■ **TRECHO DO DOCUMENTO**
•••

Espiritismo e Desenvolvimento Humano e Social, por Marcelo Henrique

Tempo de leitura: 7 minutos

Marcelo Henrique

Os Luminares Espirituais apresentaram um conjunto de afirmações que poderão ser reais e verossímeis, caso cada individualidade e o conjunto de entusiastas da “causa espírita”, resolva(m) concorrer para a disseminação das ideias de progresso que o Espiritismo encerra, mas não somente em termos de crenças e entendimentos pessoais, calcados no pensamento e na palavra, mas, fundamentalmente, na prática e na efetiva construção de novas sociedades.

O que diz a Doutrina Espírita acerca do desenvolvimento (progresso) humano e social? Qual a contribuição dos ensinos espíritas para a melhoria individual e social do planeta em que estamos vivendo? O Espiritismo influencia(rá) no progresso planetário?

Estas são questões pontuais que carecem de ser respondidas por todo estudioso sensato da Filosofia Espírita. Isto porque o seu conteúdo visa explicar as questões afetas aos Espíritos, dentro do componente das relações travadas entre os encarnados e os desencarnados e os temas correlacionados tanto a vida na matéria quanto fora dela.

Contextualizações Necessárias

Preliminarmente, é necessário entender o contexto e o cenário do surgimento do Espiritismo, mais propriamente a partir da publicação da primeira (e ainda precária, posto que incompleta) versão de “O livro dos Espíritos” (1857). Isto é, a Europa da segunda metade do Século XIX (1857-1869), na chamada Idade Moderna, figurando a França (país natal do professor francês Denisard Hypollite Leon Rivail e da própria doutrina) como palco de consideráveis e relevantíssimos movimentos sociais: Iluminismo, Renascimento, Revolução Francesa.

Adiante, no quadrante pós-Kardec, tem-se um momento histórico-político-social de consolidação dos Direitos Humanos Fundamentais, em decorrência dos citados movimentos. Todavia, os sucessores do legado kardeciano não lograram êxito na consolidação da proposta espírita – não como religião, evidentemente – mas como alavanca para, a partir da disseminação dos conceitos espirituais-espíritas, promover as necessárias reformas sociais, na esteira da conquista (ainda legal, meramente, naqueles países que foram, pouco a pouco, em suas constituições e leis, tais direitos).

•••

■ **EXTRATO DE DADOS**
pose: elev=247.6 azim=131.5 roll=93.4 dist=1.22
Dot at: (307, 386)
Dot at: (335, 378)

•••

■ **INSTRUÇÕES E REQUISITOS**
Responda às perguntas sobre o texto a respeito de Espiritismo e desenvolvimento humano e social:
(a) Qual é o tempo de leitura indicado?
(b) Em que ano saiu a primeira versão de “O livro dos Espíritos”?
(c) Segundo o texto, o que se consolida no momento histórico-político-social pós-Kardec?

■ **EXERCÍCIO RESOLVIDO**
(a) 7 minutos.
(b) 1857.
(c) Os Direitos Humanos Fundamentais.